Bounding box prediction data:
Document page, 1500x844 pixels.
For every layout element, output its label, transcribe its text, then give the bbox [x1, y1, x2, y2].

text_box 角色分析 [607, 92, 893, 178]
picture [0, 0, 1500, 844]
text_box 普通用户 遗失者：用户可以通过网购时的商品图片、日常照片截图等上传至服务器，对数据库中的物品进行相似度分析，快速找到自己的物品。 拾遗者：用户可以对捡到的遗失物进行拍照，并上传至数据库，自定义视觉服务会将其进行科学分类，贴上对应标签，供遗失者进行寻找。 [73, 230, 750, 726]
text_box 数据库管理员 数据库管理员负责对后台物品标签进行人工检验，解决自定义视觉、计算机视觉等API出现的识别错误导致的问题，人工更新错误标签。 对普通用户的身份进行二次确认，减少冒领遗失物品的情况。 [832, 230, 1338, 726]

→ Problem statement
Find "For every layout" in the records above. Repeat its line and every later line exactly, through the last one.

→ Solution to the exercise
For every layout element, output its label, transcribe its text, then give the bbox [x1, y1, x2, y2].

text_box 角色分析 [607, 92, 893, 178]
picture [0, 0, 1500, 844]
text_box 普通用户 遗失者：用户可以通过网购时的商品图片、日常照片截图等上传至服务器，对数据库中的物品进行相似度分析，快速找到自己的物品。 拾遗者：用户可以对捡到的遗失物进行拍照，并上传至数据库，自定义视觉服务会将其进行科学分类，贴上对应标签，供遗失者进行寻找。 [73, 230, 750, 726]
text_box 数据库管理员 数据库管理员负责对后台物品标签进行人工检验，解决自定义视觉、计算机视觉等API出现的识别错误导致的问题，人工更新错误标签。 对普通用户的身份进行二次确认，减少冒领遗失物品的情况。 [832, 230, 1338, 726]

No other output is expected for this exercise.